-- start of Supplied information --

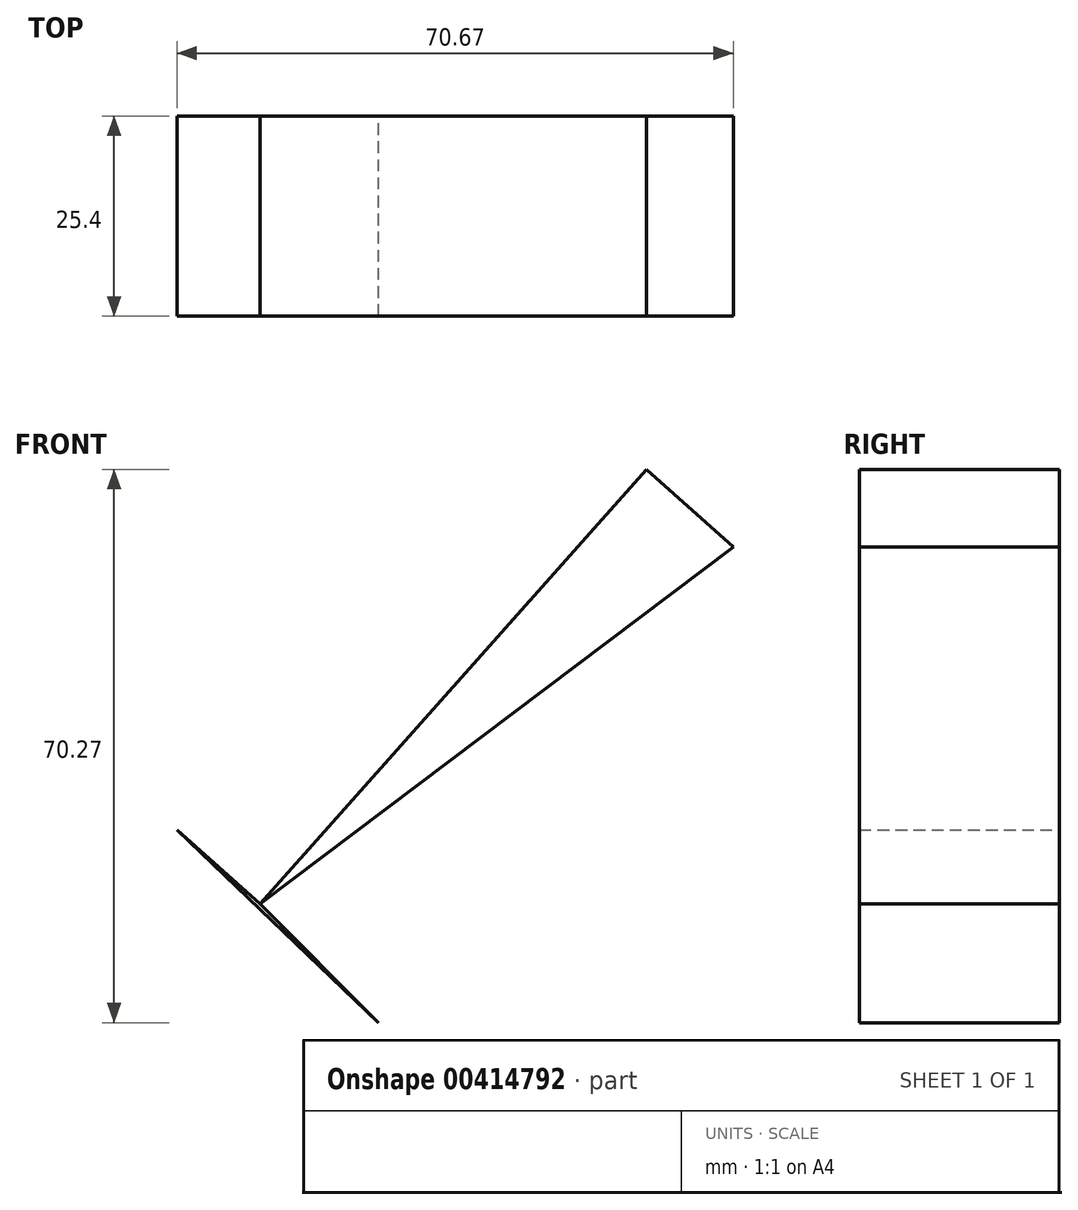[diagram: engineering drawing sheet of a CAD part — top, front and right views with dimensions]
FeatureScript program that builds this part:
annotation { "Feature Type Name" : "Feature", "Feature Type Description" : "" }
export const myFeature = defineFeature(function(context is Context, id is Id, definition is map)
    precondition{}
    {
        {
            var Q0;
            Q0=qCreatedBy(makeId("Front.planeOp"),FACE);
            var sketch = newSketch(context, id + "F0", { "sketchPlane" : qUnion([Q0])});
            skLineSegment(sketch, "E0", {"start": v(0, 9.82) * mm, "end": v(0, 0) * mm});
            skLineSegment(sketch, "E1", {"start": v(0, 0) * mm, "end": v(11.04, 0) * mm});
            skLineSegment(sketch, "E2", {"start": v(11.04, 0) * mm, "end": v(0, 9.82) * mm});
            skLineSegment(sketch, "E3", {"start": v(0, 9.82) * mm, "end": v(-49.06, -45.35) * mm});
            skLineSegment(sketch, "E4", {"start": v(-49.06, -45.35) * mm, "end": v(-59.63, -35.95) * mm});
            skLineSegment(sketch, "E5", {"start": v(-59.63, -35.95) * mm, "end": v(-34.01, -60.45) * mm});
            skLineSegment(sketch, "E6", {"start": v(-34.01, -60.45) * mm, "end": v(-49.06, -45.35) * mm});
            skLineSegment(sketch, "E7", {"start": v(11.04, 0) * mm, "end": v(-49.06, -45.35) * mm});
            skSolve(sketch);
        }
        {
            var Q0;
            Q0 = qSketchRegion(id + "F0", true);
            var Q1;
            Q1=makeQuery(id+"F0.imprint","IMPRINT",FACE,{"disambiguationData":[TD([[makeQuery(id+"F0.imprint","IMPRINT",EDGE,{"derivedFrom":sQuery(id+"F0.wireOp",EDGE,"E0")}),-1.0]])]});
            extrude(context, id + "F1", {"entities" : qUnion([Q0, Q1]), "depth" : 25.4 * mm});
        }
    });
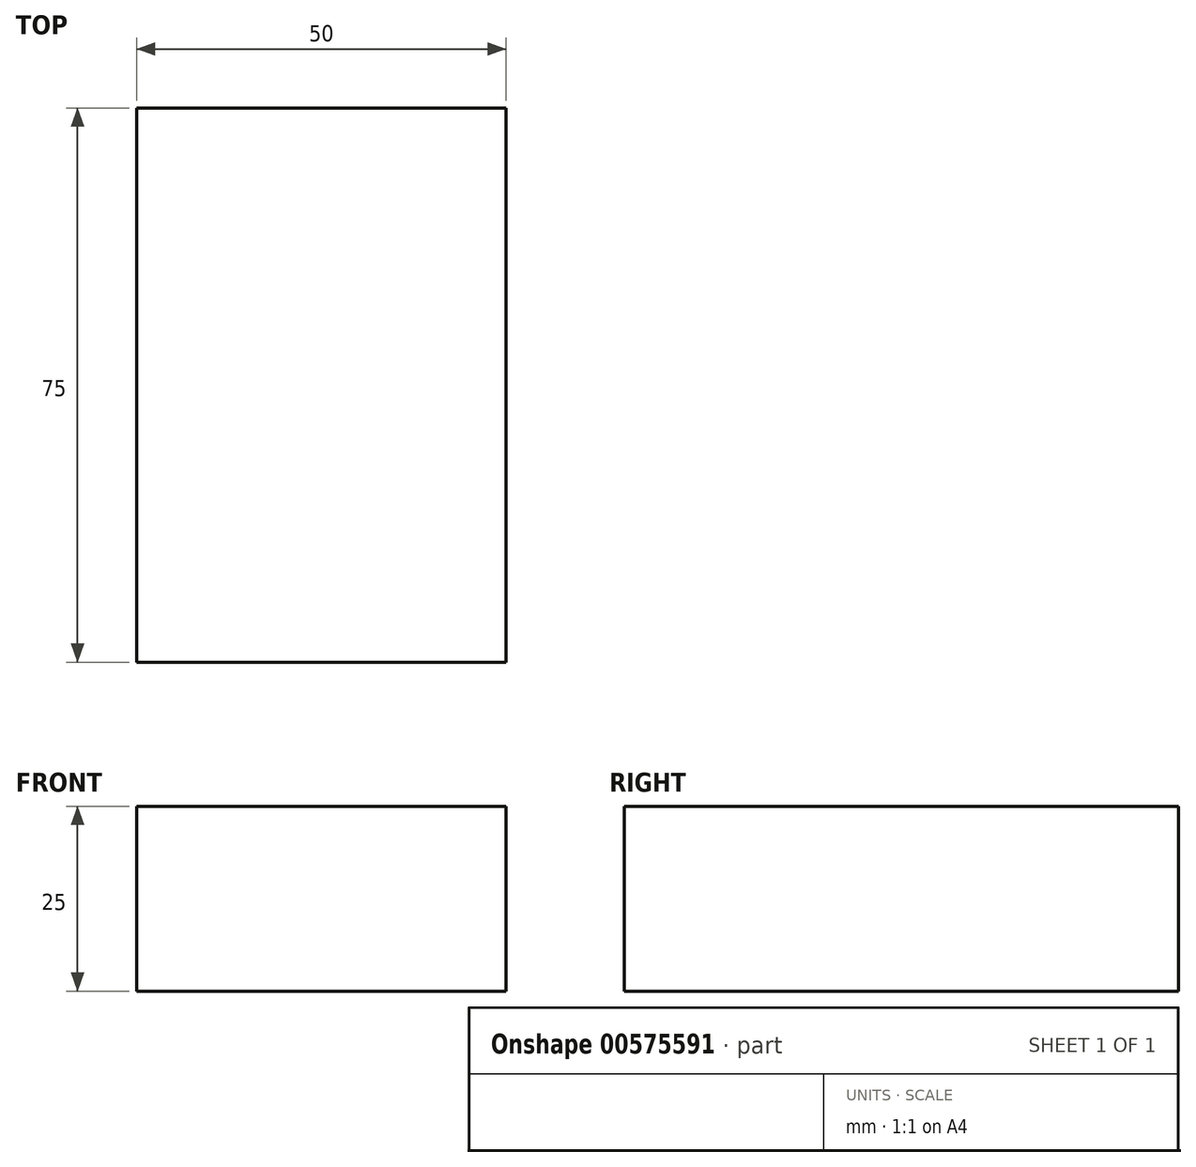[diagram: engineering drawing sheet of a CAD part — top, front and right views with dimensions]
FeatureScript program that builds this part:
annotation { "Feature Type Name" : "Feature", "Feature Type Description" : "" }
export const myFeature = defineFeature(function(context is Context, id is Id, definition is map)
    precondition{}
    {
        {
            var Q0;
            Q0=qCreatedBy(makeId("Top.planeOp"),FACE);
            var sketch = newSketch(context, id + "F0", { "sketchPlane" : qUnion([Q0])});
            skLineSegment(sketch, "E0.bottom", {"start": v(0, 0) * mm, "end": v(50, 0) * mm});
            skLineSegment(sketch, "E0.top", {"start": v(0, 75) * mm, "end": v(50, 75) * mm});
            skLineSegment(sketch, "E0.left", {"start": v(0, 0) * mm, "end": v(0, 75) * mm});
            skLineSegment(sketch, "E0.right", {"start": v(50, 0) * mm, "end": v(50, 75) * mm});
            skSolve(sketch);
        }
        {
            var Q0;
            Q0=makeQuery(id+"F0.imprint","IMPRINT",FACE,{"disambiguationData":[TD([[makeQuery(id+"F0.imprint","IMPRINT",EDGE,{"derivedFrom":sQuery(id+"F0.wireOp",EDGE,"E0.bottom")}),1.0]])]});
            extrude(context, id + "F1", {"entities" : qUnion([Q0]), "depth" : 25 * mm, "offsetDistance" : 25 * mm});
        }
    });
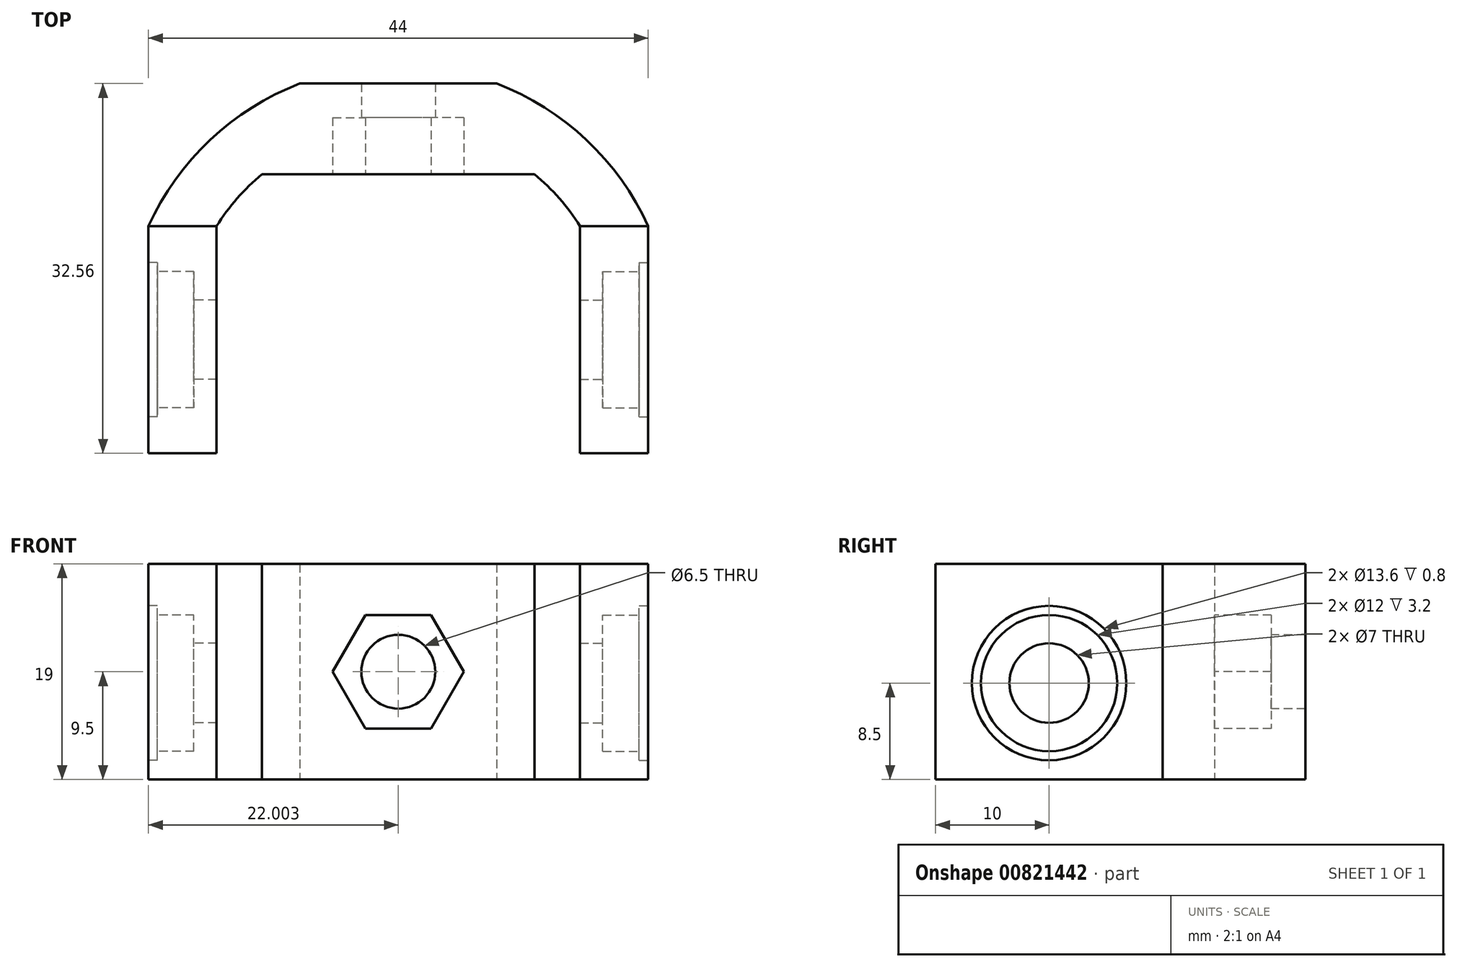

-- end of Supplied information --

**What is asked**
From the listing above, extract every line that contains the string "qUnion", counting only matches with the same case.

**Reply**
            var sketch = newSketch(context, id + "F0", { "sketchPlane" : qUnion([Q0])});
            extrude(context, id + "F1", {"entities" : qUnion([Q0, Q1]), "depth" : 25.4 * mm});
            var sketch = newSketch(context, id + "F0", { "sketchPlane" : qUnion([Q0])});
            extrude(context, id + "F1", {"entities" : qUnion([Q0]), "depth" : 25 * mm, "offsetDistance" : 25 * mm});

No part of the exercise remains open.